Bonum Certa Men Certa

Divisiveness

Wireless and scissors



Summary: Thoughts and references about the notion that those who criticise troubles and ills are simply being "divisive"

A LOT of people have accused this Web site of being divisive. In fact, almost every Web site that 'dares' to criticise the unjust is bound to be smeared. The reasons for this were explained here before [1, 2], so we won't be discussing them again.



A few days ago we found some interesting articles in PR Watch (CMD) that name MSNBC along with Fox News and others (whose divisive intent is obvious). They are rightly being accused of pushing an agenda rather than reporting news. "Cable TV Shows Rife with Hidden Flacks and Lobbyists," writes the author, who explains:

Cable news networks like MSNBC, CNN, CNBC and Fox News routinely use commentators who have financial conflicts of interest that are undisclosed to viewers. Former Pennsylvania governor Tom Ridge, for example, appeared on MSNBC's Hardball with Chris Matthews, to discuss the economic crisis.


Here is another new one, titled "The Media-Lobbying Complex":

President Obama spent most of December 4 touring Allentown, Pennsylvania, meeting with local workers and discussing the economic crisis. A few hours later, the state's former governor, Tom Ridge, was on MSNBC's Hardball With Chris Matthews, offering up his own recovery plan. There were "modest things" the White House might try, like cutting taxes or opening up credit for small businesses, but the real answer was for the president to "take his green agenda and blow it out of the box." The first step, Ridge explained, was to "create nuclear power plants." Combined with some waste coal and natural gas extraction, you would have an "innovation setter" that would "create jobs, create exports."


As regular readers may know, we include many such links on a daily basis, but the reason for including them here is to show that the mainstream media can be no more than lobbying, no more than a farce. The effects of this range from environment to what people consider 'normal' ways of life. The media establishes norms and consensus.

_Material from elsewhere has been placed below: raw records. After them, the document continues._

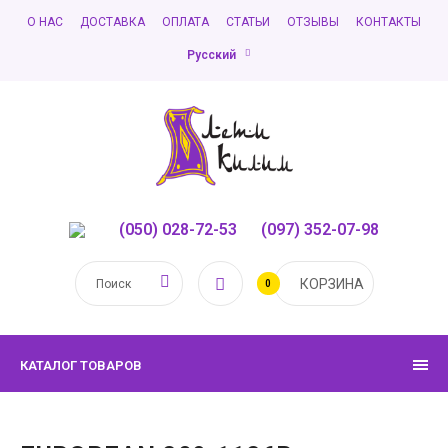
О НАС
ДОСТАВКА
ОПЛАТА
СТАТЬИ
ОТЗЫВЫ
КОНТАКТЫ
Русский
(050) 028-72-53
,
(097) 352-07-98
КОРЗИНА
0
КАТАЛОГ ТОВАРОВ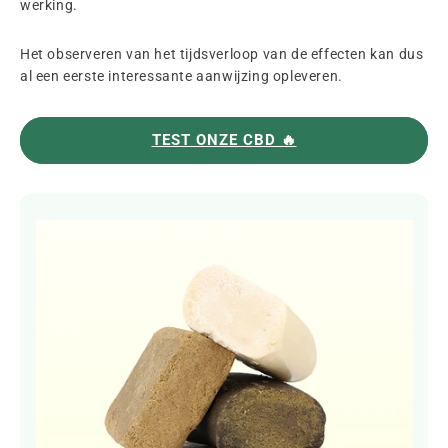
werking.
Het observeren van het tijdsverloop van de effecten kan dus
al een eerste interessante aanwijzing opleveren.
TEST ONZE CBD 🔥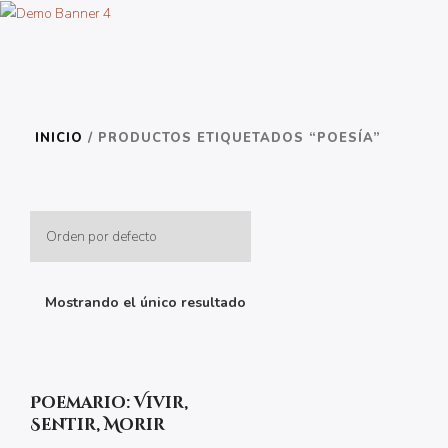
INICIO
/ PRODUCTOS ETIQUETADOS “POESÍA”
Mostrando el único resultado
Poemario: Vivir,
Sentir, Morir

There is another lesser-known aspect that the environment debate in particular is showing these days. Climate scientists are being bullied. And to use a parallel example, Mono critics have been bullied for years. Take Sam Varghese for example; he gets abuse from people whom he dares to criticise and companies that he dares to see as malicious. These people who bully the messenger, in turn, are suffocating and suppressing free speech through a form of retaliation. "Divisive Behavior" is the title of this post about the ordeals of Varghese. It's a fascinating read.

Past Sins

Sam Varghese wrote an article about Matthew Garrett’s LCA talk “The Linux community: what is it and how to be a part of it” [1]. In page 2 Sam quotes Martin Krafft as asking about how Matthew’s behavior had changed between 2004 and the present, Sam cites some references for Matthew’s actions in 2005 to demonstrate. I think that this raises the issue of how far back it is reasonable to go in search of evidence of past behavior, something that I think is far more important than the specific details of what Matthew said on mailing lists many years ago and whether he now regrets such email.

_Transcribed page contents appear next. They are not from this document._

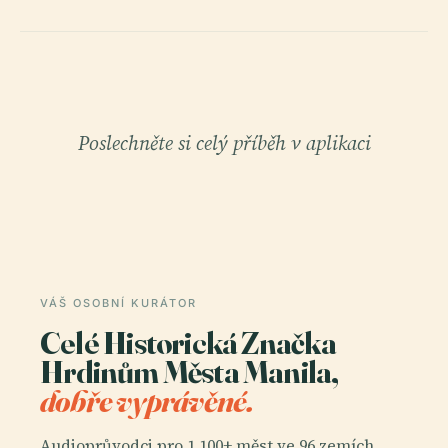
Poslechněte si celý příběh v aplikaci
VÁŠ OSOBNÍ KURÁTOR
Celé Historická Značka
Hrdinům Města Manila,
dobře vyprávěné.
Audioprůvodci pro 1 100+ měst ve 96 zemích.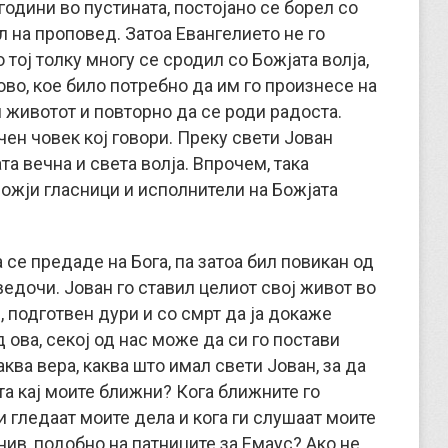
 години во пустината, постојано се борел со
л на проповед. Затоа Евангелие­то не го
то тој толку многу се сродил со Божјата волја,
во, кое било потребно да им го произнесе на
и животот и повторно да се роди радоста.
ичен човек кој говори. Преку свети Јован
ата вечна и света волја. Впрочем, така
Божји гласници и исполнители на Божјата
 се предаде на Бога, па затоа бил повикан од
ведочи. Јован го ставил целиот свој живот во
, подготвен дури и со смрт да ја докаже
 ова, секој од нас може да си го постави
ква вера, каква што имал свети Јован, за да
та кај моите ближни? Кога ближните го
ги гледаат моите дела и кога ги слушаат моите
нив, подобно на патниците за Емаус? Ако не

If someone did something that you consider to be wrong yesterday and did the same thing five years ago you might consider it to be evidence of a pattern of behavior. If someone’s statements today don’t match their actions yesterday then you should consider it to be evidence of hypocrisy. But if someone did something five years ago which doesn’t match their current statements then in many situations it seems more reasonable to consider it as evidence that they have changed their mind.

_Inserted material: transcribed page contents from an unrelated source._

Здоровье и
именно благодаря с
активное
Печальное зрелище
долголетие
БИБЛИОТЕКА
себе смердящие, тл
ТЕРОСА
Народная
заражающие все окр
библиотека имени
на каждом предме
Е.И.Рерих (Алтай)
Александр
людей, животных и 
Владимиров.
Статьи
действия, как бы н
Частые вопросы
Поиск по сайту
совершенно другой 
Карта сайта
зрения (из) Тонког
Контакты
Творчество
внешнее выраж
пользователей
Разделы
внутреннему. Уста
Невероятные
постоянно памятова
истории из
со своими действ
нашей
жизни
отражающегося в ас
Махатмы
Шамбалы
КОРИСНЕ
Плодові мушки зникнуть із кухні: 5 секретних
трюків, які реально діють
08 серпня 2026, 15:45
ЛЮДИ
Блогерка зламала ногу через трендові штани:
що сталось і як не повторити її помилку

Perhaps Varghese has received the type of abuse that Richard Stallman is always getting, so it's a badge of honour really. Matt Lee from the FSF has had this little confrontation with The Guardian recently. He explains in his blog:

Upon my return to the UK, my colleagues at work informed me that I'd been in The Guardian, and sure enough, checking the newspaper's website, I was there, as part of a collection of '24 hours in pictures' for August 10th, 2007.

This seemed like a reasonable mistake, but my attempts to contact The Guardian and also the photographer were not satisfactory. Unable to be able to get a free license (CC-BY or CC-BY-SA) of my own image, I made a copy of the image and promptly forgot all about it.


Watch how they characterise him. It all seems to suit the image that the FSF is very dangerous and those 'hackers' (intended in a negative sense) are against society.